Paul J. Gallagher (1954-2012) was a master of numerous art forms, including music composition, vocal performance and visual art.
Paul Gallagher studied composition with Morton Feldman and Lejaren Hiller and voice with Heinz Rehfuss at the State University of New York at Buffalo. He received his Ph.D. from SUNY/AB in 1984.
In 1980 Gallagher began composing exclusively in just intonation. He developed his compositional language by applying relationships found in the overtone series to the realms of pitch, rhythm and formal design. Dr. Gallagher described his unique musical syntax as a language in which he became so fluent, it allowed him complete freedom to create intuitively and poetically.
Dr. Gallagher received numerous grants, among which were a Fellowship Grant in composition from the New Jersey State Council on the Arts, a grant from the New York State Council on the Arts to produce a new music radio program, and support from Meet the Composer.

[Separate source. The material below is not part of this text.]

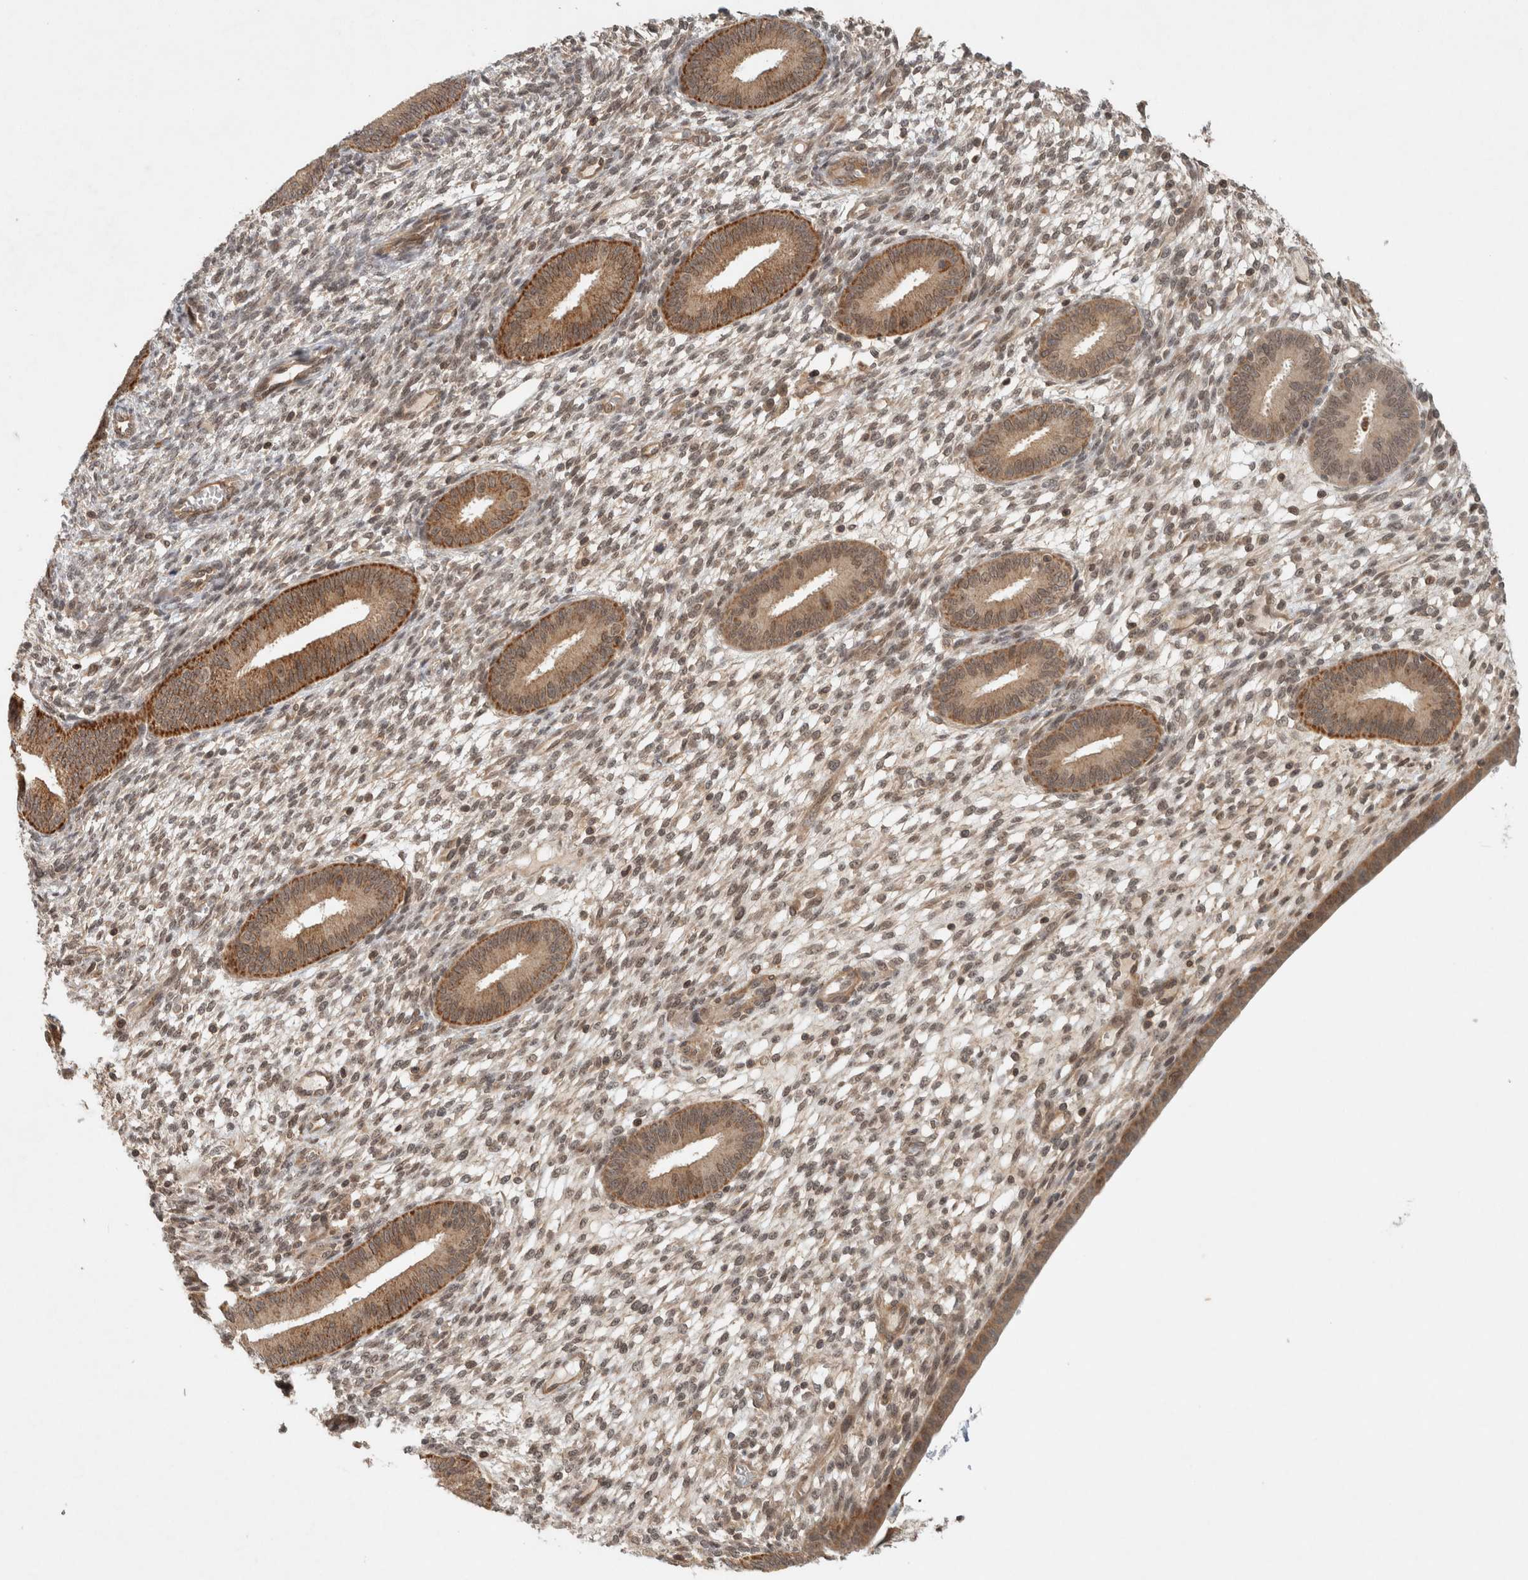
{"staining": {"intensity": "weak", "quantity": ">75%", "location": "nuclear"}, "tissue": "endometrium", "cell_type": "Cells in endometrial stroma", "image_type": "normal", "snomed": [{"axis": "morphology", "description": "Normal tissue, NOS"}, {"axis": "topography", "description": "Endometrium"}], "caption": "High-magnification brightfield microscopy of benign endometrium stained with DAB (3,3'-diaminobenzidine) (brown) and counterstained with hematoxylin (blue). cells in endometrial stroma exhibit weak nuclear expression is seen in about>75% of cells.", "gene": "CAAP1", "patient": {"sex": "female", "age": 46}}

When he was invited to lecture on micro tonality at the 1991 Young Nordic Music Festival in Copenhagen, Paul Gallagher’s works for specially tuned piano were presented by Erik Skjoldan, in concert at the Danish Radio.
In 1997 Paul Gallagher performed a number of his works for voice and electronics at The Kitchen in NYC, in a multi-media concert, which also featured projections of his colorful photo mosaics (a medium he referred to as “photo intarsia”). One of his chamber orchestral pieces was mounted by the Pittsburgh New Music Ensemble. Gallagher had choral work presented in New York by Melodious Accord, and numerous vocal and chamber pieces were performed in New York and New Jersey by organizations such as Context, NYU, Composers Concordance, North/South Consonance, Composers Guild of New Jersey, The New York Open Center, Phoenix, Composers’ Forum, The Newark Museum, The NJ State Museum in Trenton and Triad Vocal Ensemble.
Three Pieces from THE WAY OF THE HOPI (an orchestral work) were premiered in New York City at Merkin Hall by the American Festival of Microtonal Music, the composer conducting.
In October 1998, Paul J. Gallagher’s mixed media opera SIX BLIND MEN AND THE MOON (a capella quartet, voice with electronics and modern dance) premiered at the Kraine Theater in NYC. The dreamscape (with visual design by the composer) was choreographed and directed by Alexandra Itacarambi. A virtuosic tenor, Dr. Gallagher performed the principal role before full houses.
… a brilliant young composer/singer (a rare combination in the world of serious music)…
… Don’t be put off by microtonal music, just relax and enjoy it. It will soon seem as familiar as John Cage and David Tudor.
Patrick O’Connor, WBAI NEW YORK
… Like many of his fellow countrymen, Paul Gallagher has been inspired by the American Indian philosophy of life, manifesting itself in a spiritually and meditatively oriented music in just intonation. He must be a man with great ears; instead of the twelve tempered tones, he divides the octave up into thirty-two steps, in a consecutive sectioning of the natural overtone series..
… The relatively brief NIERIKA, for violin and piano, is almost formless in it’s lines’ tender liquid interlacing. [In] JUST PIANO, one experiences the sharpest use of just intonation as an entirely special exotic, enchanted atmosphere – “out of tune” in an evidently significant manner with a fascinating wealth of new, pure intervallic hues and a cooing and gurgling friction in the harmony. The task of the music is to articulate this richness of color as differentially as possible, to qualify the tonal space. Hence it’s meditative beauty.
Jan Jacoby, THE POLITIKEN, Copenhagen
…Gallagher, a just intonation singer, will sign his THE KINGDOM OF MESCAL, a mellow jungle of electronic tones.
Kyle Gann, THE VILLAGE VOICE
… Mr. Gallagher, who is also a tenor, is at his best in vocal music. His ULMUS AMERICANA for tenor and taped voices – a melismatic setting of the title meant as a Paean to the elm – has a medieval flavor that gave it some charm.
Allan Kozinn, THE NEW YORK TIMES
… Paul Gallagher’s STATIONARY POINT, offering a quasi-impressionist, quasi-minimalist recurring reverie of quietly held chords in flugelhorn, clarinet and bassoon over a quietly malleted continuo, was dreamily attractive played in just intonation. The late Peter Yates used to say that when just intonation was used the wolves would howl, and indeed, there was an additional measure of pungency in the harmonies here.